News SABINO Restoration

SABINO’s Boiler Ready to Go

SABINO's new boiler. Photo courtesy Potts Welding.
SABINO’s new boiler. Photo courtesy Potts Welding & Boiler Repair. Click on the image to start a slide show.

The new custom-built boiler for steamboat Sabino has been completed and passed its initial pressure test. This is an important step in the restoration and continues the schedule to return the vessel to operation on the Mystic River in July.

The boiler was designed and fabricated by Potts Welding & Boiler Repair, Inc., a company in Delaware that specializes in the building of boilers and related parts for use all over the world.

“They are used to building boilers as big as our entire shop,” said Jason Cabral, Sabino‘s chief engineer.

The new boiler is fabricated out of steel and had to be reverse engineered from the previous unit as no blueprints were available. Sabino‘s old boiler dates from 1940 when the U.S. Navy operated the vessel on Maine’s Casco Bay, but the design goes back to the late 19th century.

The old boiler was manufactured by the Almy Water-Tube Boiler Company of Providence, R.I. It was the vessel’s third boiler since she was launched in 1908. It powered the steamboat for nearly three-quarters of her life on the water, including passenger service in Maine, as a private attraction in Massachusetts, and finally for more than 40 years on the Mystic River for Mystic Seaport. It is now on display in the lobby of the Thompson Exhibition Building.

“The design process sought to create a modern boiler as close to the geometry and architecture of the one we took out of the vessel, but one that would meet all of the necessary safety and regulatory requirements,” said Dana Hewson, vice president for watercraft preservation and programs. “We also anticipate this boiler will be more efficient.”

At first glance the Almy boiler appears to be a small simple design. However there were many years of trial and error refinement incorporated into the design when it was built,” said David Sollish, an engineer who consulted of the project. “Since there were no design drawings or calculations to work with the boiler had to be reverse engineered. This is considerably more difficult than just designing a boiler from scratch. The design calculations had to all be done by hand.”

Sollish said the major challenge centered around the fuel. Coal used to be the backbone of the boiler industry and there were many boiler companies to choose from 40 years ago. Today, that coal boiler capability has all but disappeared in the United States and they could find only one manufacturer, Potts, with the capability and interest in tackling a custom marine boiler design such as this.

“The problem is coal burns differently from oil or gas or even wood.
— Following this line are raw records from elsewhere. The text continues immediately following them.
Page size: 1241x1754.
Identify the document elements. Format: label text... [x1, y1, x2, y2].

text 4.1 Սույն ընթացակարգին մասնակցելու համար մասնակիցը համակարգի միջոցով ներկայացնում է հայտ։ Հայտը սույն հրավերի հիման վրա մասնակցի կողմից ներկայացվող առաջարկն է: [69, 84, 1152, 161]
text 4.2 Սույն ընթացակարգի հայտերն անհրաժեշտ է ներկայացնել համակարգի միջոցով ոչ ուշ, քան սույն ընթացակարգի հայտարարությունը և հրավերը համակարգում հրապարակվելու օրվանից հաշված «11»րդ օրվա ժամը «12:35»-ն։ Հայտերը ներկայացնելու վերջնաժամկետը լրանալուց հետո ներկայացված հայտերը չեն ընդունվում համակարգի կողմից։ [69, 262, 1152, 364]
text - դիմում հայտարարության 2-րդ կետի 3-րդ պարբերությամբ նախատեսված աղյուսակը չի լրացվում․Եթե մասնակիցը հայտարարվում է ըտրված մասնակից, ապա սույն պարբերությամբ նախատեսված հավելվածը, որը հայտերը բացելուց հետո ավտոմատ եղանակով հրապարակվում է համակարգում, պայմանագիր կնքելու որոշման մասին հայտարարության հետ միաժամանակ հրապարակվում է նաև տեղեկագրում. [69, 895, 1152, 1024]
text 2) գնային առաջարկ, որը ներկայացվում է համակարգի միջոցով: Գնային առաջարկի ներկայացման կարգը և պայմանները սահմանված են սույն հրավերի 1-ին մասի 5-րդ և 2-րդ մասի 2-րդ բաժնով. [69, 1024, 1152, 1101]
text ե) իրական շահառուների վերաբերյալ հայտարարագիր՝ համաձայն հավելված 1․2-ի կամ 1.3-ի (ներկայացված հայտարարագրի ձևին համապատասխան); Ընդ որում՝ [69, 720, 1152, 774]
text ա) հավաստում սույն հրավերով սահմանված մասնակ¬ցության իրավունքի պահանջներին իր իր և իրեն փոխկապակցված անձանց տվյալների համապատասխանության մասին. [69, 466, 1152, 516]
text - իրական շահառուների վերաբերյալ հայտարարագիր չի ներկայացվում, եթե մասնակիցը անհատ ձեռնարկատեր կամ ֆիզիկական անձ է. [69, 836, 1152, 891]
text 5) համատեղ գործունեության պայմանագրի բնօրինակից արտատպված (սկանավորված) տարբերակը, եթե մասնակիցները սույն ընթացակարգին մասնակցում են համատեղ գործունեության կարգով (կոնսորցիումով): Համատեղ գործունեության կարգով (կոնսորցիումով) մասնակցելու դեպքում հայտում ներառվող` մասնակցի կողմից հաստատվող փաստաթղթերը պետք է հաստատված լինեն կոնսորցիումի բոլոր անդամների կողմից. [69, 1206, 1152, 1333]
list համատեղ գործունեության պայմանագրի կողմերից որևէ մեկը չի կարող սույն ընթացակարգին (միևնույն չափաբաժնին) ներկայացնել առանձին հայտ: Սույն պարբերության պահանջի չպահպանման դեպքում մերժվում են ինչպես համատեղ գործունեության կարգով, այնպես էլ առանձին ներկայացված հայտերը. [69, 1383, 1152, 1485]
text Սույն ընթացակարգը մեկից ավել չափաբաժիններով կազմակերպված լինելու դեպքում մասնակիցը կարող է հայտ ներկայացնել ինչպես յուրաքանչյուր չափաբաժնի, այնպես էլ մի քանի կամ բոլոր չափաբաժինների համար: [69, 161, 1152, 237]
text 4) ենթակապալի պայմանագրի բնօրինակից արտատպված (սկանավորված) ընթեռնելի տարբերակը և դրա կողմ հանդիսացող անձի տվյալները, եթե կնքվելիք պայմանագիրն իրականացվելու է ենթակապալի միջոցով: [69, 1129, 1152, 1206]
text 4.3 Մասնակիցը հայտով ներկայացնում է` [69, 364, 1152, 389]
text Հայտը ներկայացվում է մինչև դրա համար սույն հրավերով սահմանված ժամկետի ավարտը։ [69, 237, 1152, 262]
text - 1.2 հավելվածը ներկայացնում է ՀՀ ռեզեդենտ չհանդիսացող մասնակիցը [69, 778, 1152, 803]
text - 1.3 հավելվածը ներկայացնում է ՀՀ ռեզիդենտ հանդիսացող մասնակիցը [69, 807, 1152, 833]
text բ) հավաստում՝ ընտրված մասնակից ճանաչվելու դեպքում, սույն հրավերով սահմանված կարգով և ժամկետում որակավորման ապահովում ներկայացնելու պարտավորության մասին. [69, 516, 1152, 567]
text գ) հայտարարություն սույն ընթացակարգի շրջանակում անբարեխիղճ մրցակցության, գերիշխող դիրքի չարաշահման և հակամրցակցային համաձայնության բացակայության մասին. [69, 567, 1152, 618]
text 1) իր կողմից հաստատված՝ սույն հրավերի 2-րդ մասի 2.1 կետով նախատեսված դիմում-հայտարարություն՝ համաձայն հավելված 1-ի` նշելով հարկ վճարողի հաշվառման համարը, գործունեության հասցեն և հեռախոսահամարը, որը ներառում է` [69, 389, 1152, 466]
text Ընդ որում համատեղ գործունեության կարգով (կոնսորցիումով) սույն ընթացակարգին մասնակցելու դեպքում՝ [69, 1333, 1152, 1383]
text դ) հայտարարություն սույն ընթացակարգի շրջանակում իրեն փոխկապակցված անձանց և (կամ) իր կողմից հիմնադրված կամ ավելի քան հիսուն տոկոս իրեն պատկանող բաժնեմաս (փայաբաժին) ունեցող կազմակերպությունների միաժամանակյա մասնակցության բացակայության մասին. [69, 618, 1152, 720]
A boiler designed to fire coal is vastly different from a boiler designed to burn other fuels,” said Sollish.

Sabino will continue to be powered by her original two-cylinder expansion engine that was manufactured by J. H. Payne & Son in nearby Noank, CT, in 1908.

SABINO's old Almy boiler. The steam drum is on top and the two mud drums line either side at the base. The many water tubes are in between. The fire is lit in the middle and the heat passing by the water tubes turns the water inside into steam, which is collected in the steam drum and passed on to power the engine.
SABINO’s old Almy boiler now on display in the Thompson Building lobby. The steam drum is on top and the two mud drums line either side at the base. The many water tubes are in between.

A new base, or fire box, is being built that the boiler will sit in and the outer casing will be reused. The casing has been cleaned and internally modified to hold a new ceramic refractory material (insulation) that will be far more efficient than the old fire bricks. It will bolted back on and then the whole unit will be dropped into the boat in one piece. With only 3 inches of clearance in the mechanical space, there is not sufficient room to assemble the boiler in place.

The Shipyard is presently reinstalling all of the systems using a combination of brass and black steel pipe. Everything had to be disassembled, cleaned, inspected, and reassembled. Only those items needing replacement are being replaced, consistent with the Museum’s preservation practice. In addition, the engineers have been carefully logging and documenting all work for U.S. Coast Guard (USCG) review and inspection.

Cabral said the project is something of a learning opportunity for all involved. There are not many boilers and engines like this in operation in the country, so the USCG has created a special team for Sabino to spread the experience and knowledge generated from this project.

About Potts Welding

Finding a company that could manufacture a boiler as specialized as the one needed for Sabino was not a simple task. Mystic Seaport was fortunate to team up with Potts Welding & Boiler Repair, Inc. Founded by Walter Potts in 1929 as a boiler repair business, today the company employs approximately 200 full-time employees; constituting a team of professionals including welders, boiler-makers, engineers, draftsmen, machinists, mechanics, and technical and non-technical specialists. Potts specializes in the fabrication and repair of boilers and related component parts, heating and cooling equipment, heat exchangers, condensers, and the sale of related tubing. The manufacturing of pressure parts for the boiler industry is accomplished at their main production facility located in Newark, DE. The facility is situated on 16.5 acres and houses 180,000 square feet of manufacturing and ancillary space. Potts keeps an extensive parts and tubing inventory meet customer requirements and ships boiler parts to virtually every continent.